Christine Lagarde urged the European Central Bank (ECB) to be patient as it seeks to reduce its now €8 trillion balance sheet in the face of runaway inflation, and asked viewers to imagine the damage to the economy if the central bank had not intervened on such a large scale during the covid crisis.
"It will come, it will come, in due course, yes," replied an at least slightly uncomfortable-looking ECB President Christine Lagarde when presented with the steeply up and to the right graph of the central bank's balance sheet and asked how she planned to reduce it. "How," the questioner repeated. "In due course, that will be done," she assured.
The latest EU report estimates eurozone inflation at 7.5% in April, up from 5.1% three months earlier and 1.6% a year earlier.
Look at the "counterfactual situation," Lagarde argued.
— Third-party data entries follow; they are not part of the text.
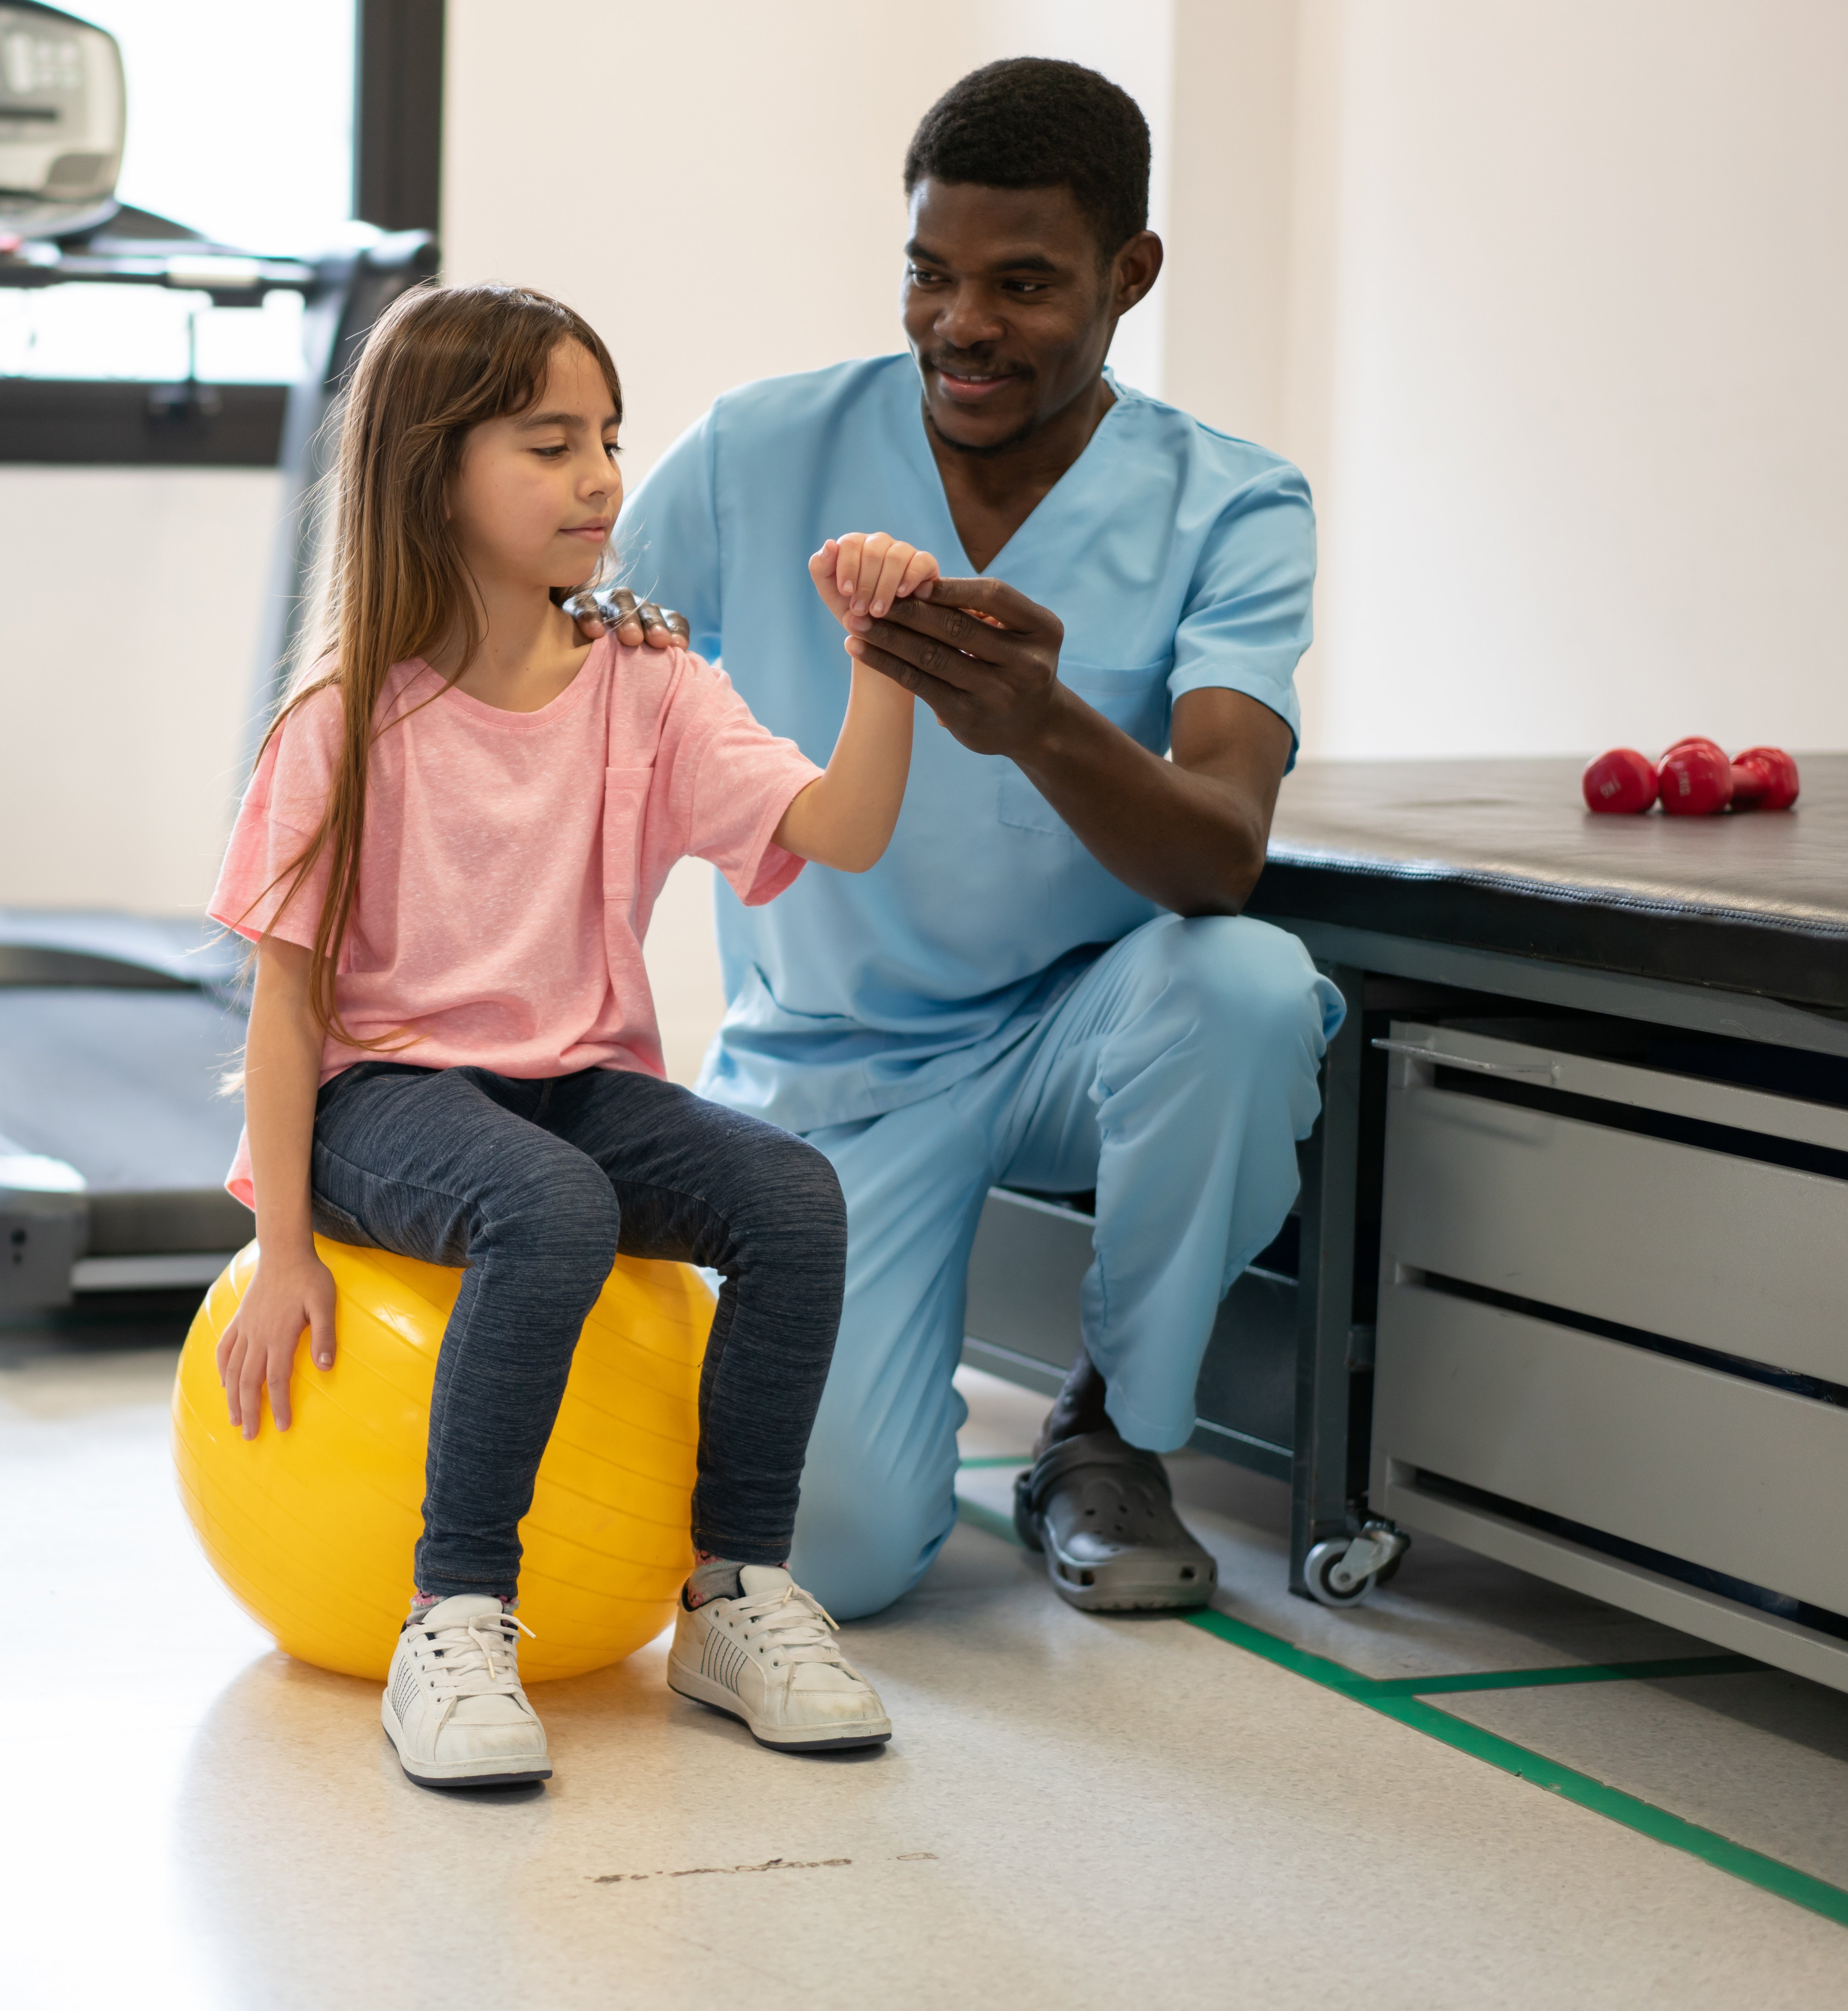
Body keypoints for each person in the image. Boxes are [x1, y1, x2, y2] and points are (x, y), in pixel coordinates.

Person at [616, 57, 1346, 1618]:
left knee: (1246, 987)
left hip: (1074, 1039)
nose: (962, 324)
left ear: (1128, 275)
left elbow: (1218, 852)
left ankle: (1108, 1434)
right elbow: (555, 684)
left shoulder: (1231, 505)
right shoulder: (755, 453)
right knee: (836, 1561)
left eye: (1022, 284)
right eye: (930, 275)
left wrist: (1042, 719)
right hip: (835, 1069)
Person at [209, 281, 930, 1789]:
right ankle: (455, 1615)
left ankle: (734, 1591)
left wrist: (882, 662)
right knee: (549, 1208)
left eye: (606, 436)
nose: (602, 477)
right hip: (380, 1096)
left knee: (790, 1196)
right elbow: (285, 1006)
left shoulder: (648, 680)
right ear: (433, 470)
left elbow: (842, 830)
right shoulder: (341, 720)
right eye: (549, 444)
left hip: (573, 1082)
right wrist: (282, 1249)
Had the ECB not stepped in with an emergency asset purchase package when the Covid closures began, and had it not massively expanded that program when the pandemic persisted, the damage to the EU economy would have been devastating.
Earlier in the interview, Lagarde had called cryptocurrencies (including Bitcoin) worthless. When asked by an audience member if she owned digital assets, Lagarde denied it, but acknowledged that her son had invested. About his success, or lack thereof, Lagarde said he did not tell her.